The level of detail in the audit deliverable is critical in being able to effectively take action on the results. But there’s also a lot of other things at play when it comes time to fixing the issues in the audit. Altogether it means that once the audit is in hand, it could take more than 90 days before the website is fixed.
Audits are a speed bump. But so are the existing developers.
At 205 days – almost 7 months – from the time you decided that you need accessibility help, you might finally have an accessible website. There are 3 reasons this stuff takes so long:
- The procurement process sucks. Unfortunately, there’s not a lot you can do about this. The bigger your company, or the more you’re spending, the longer it is going to take. The best thing you can do is select a vendor who is responsive to your needs.

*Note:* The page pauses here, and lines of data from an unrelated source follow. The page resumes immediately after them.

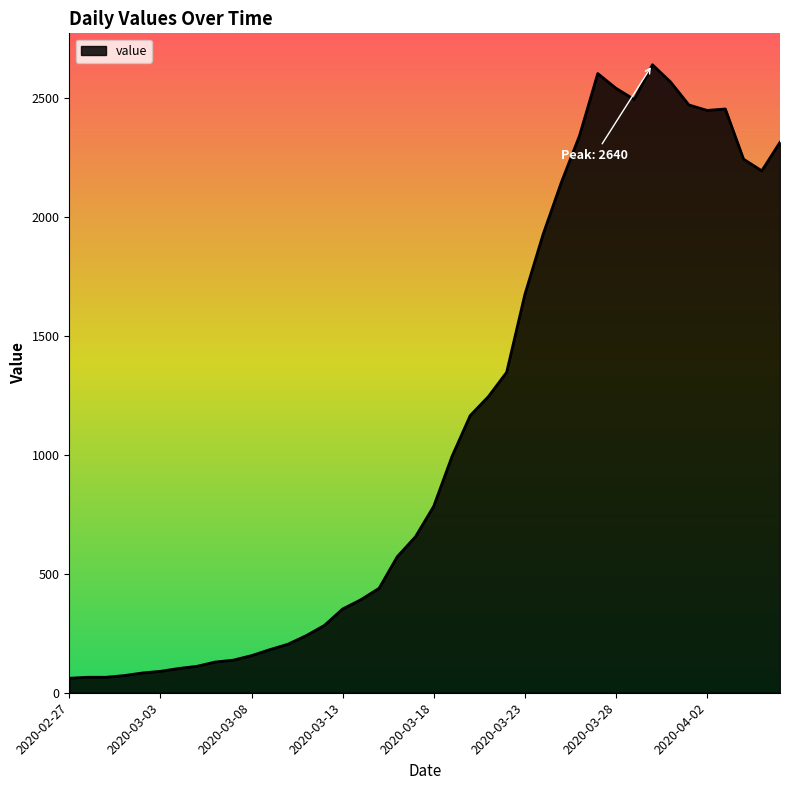

What is the difference between the maximum and minimum values?

2579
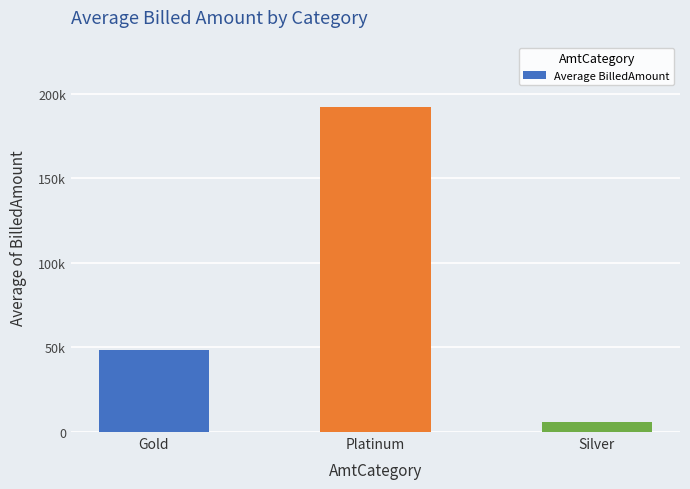

Reading left to right, what are all the values shown in this chart?

Gold=48565.7	Platinum=191884.9	Silver=6134.6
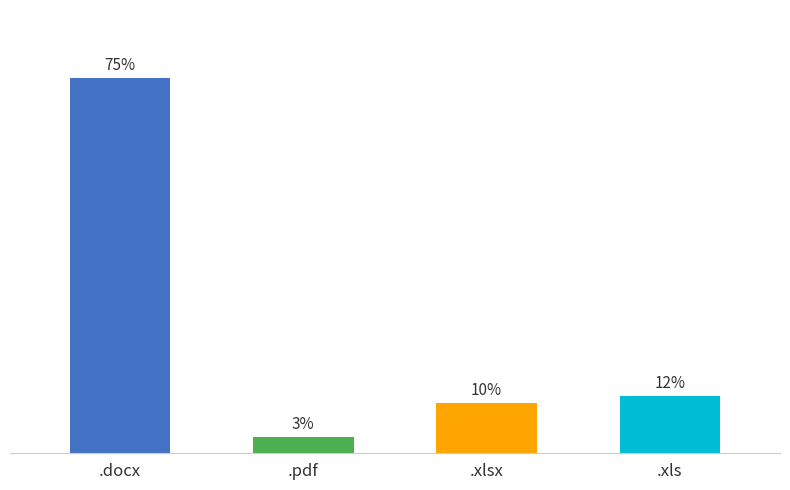

Are the bars horizontal?

No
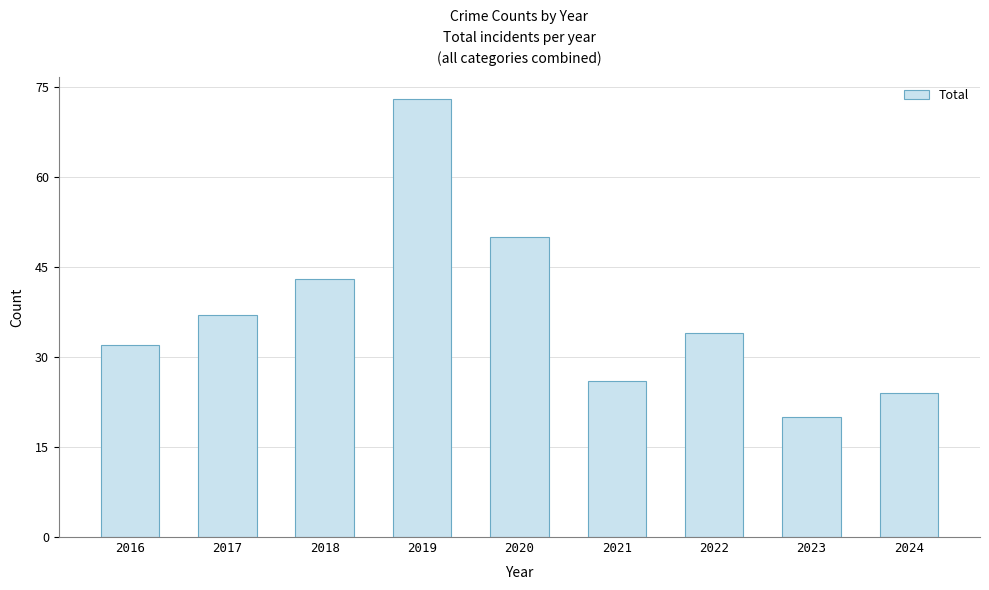

Which has a higher value, 2020 or 2024?

2020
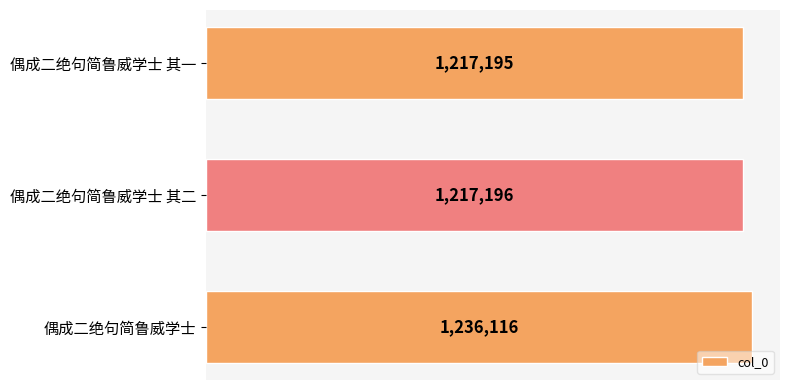

Rank the categories by value from lowest to highest.

偶成二绝句简鲁威学士 其一, 偶成二绝句简鲁威学士 其二, 偶成二绝句简鲁威学士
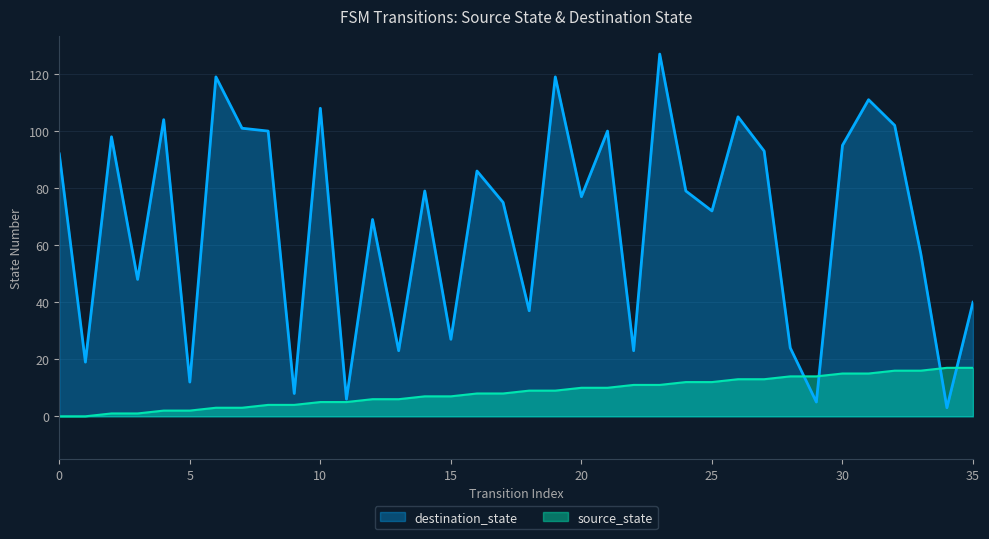

Which series ends up on top after the final intersection of source_state and destination_state?

destination_state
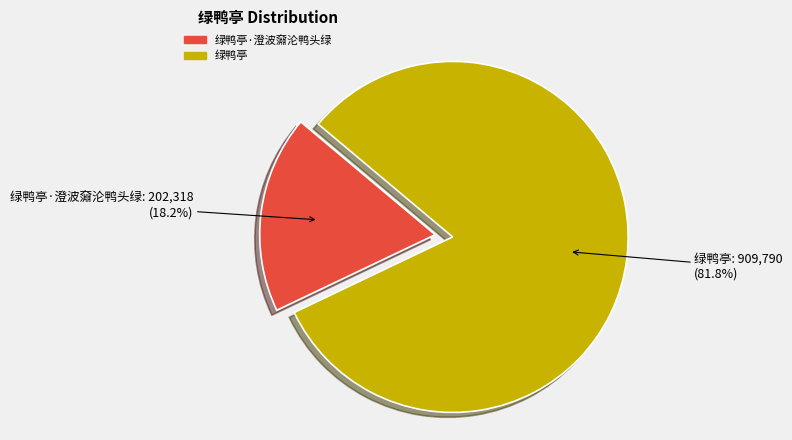

Count the number of slices in the pie.

2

- The audit itself is a speedbump. Audits take a long time. The all-in time can take around 6.5 business hours per tested component/ page, and you can’t start fixing things until the audit is in hand.
- Once the audit deliverable is in hand, work begins to fix the site, often by the same people who created the accessibility problems in the first place.
I know that last point sounds harsh, but it isn’t. The overwhelming majority of accessibility issues aren’t created out of malice but by ignorance. Most web developers don’t have experience with accessibility and lack the in-depth knowledge needed to fix the issues in an audit effectively the first time. What ends up happening instead is a lot of back-and-forth with your accessibility auditor asking for additional guidance or asking for retesting.
There’s a better way, and it doesn’t take 7 months
Rewinding back to Day 0, it is important to consider what you’re after. When you, or your company, made the decision to seek out help on your website’s accessibility, did you set out to get an audit? Or did you set out to find a way to make your website accessible?
This is an important distinction. Many people look for a vendor to do an audit because that’s what they’re used to hearing about. Or, their Google search has led them to a bunch of results for websites advertising accessibility auditing. But that’s because for most accessibility consultants, all they have are hammers and accessibility audits are their nails. As a customer, what you want is a website that is accessible. So why not hire someone to make the website accessible?
Here’s what it should look like
Go back to Day 0 and add on the time for the initial time-to-close: 71 days. Now, use the same time from the audit, which is about 41 days, but apply it to fixing the site instead of auditing it. The next 90 days? They don’t exist, because instead of auditing the site, it is getting fixed.
Having a team of accessibility experts actually fixing your site is much faster for 3 important reasons:
- A team of experts can test while they fix.
- A team of experts can get it fixed right the first time.
- Experts already know (most of) what’s wrong.
The importance of expertise, in this scenario, cannot be overstated. Sufficiently experienced experts know the most common error patterns and can (should) attack those at the outset of the project. The typical audit is an exercise in cataloging repeat instances of the same types of issues that an experienced accessibility expert has already seen time and again. While there will certainly be issues that exist outside of the most common patterns, the time used to catalog the predictable issues can be spent doing remediation.
It is time for this new paradigm
Accessibility professionals need to take a much more proactive role in fixing systems. The current state of the accessibility industry is one in which “consultants” are in the business of delivering problems: Our tools simply tell the users about a pile of problems and audit reports are little more than a list of problems. The reason why overlays are so popular is because customers don’t want a list of problems, they want solutions. We need to change the paradigm to one where we’re delivering solutions. It is time that we start fixing the problems that we find.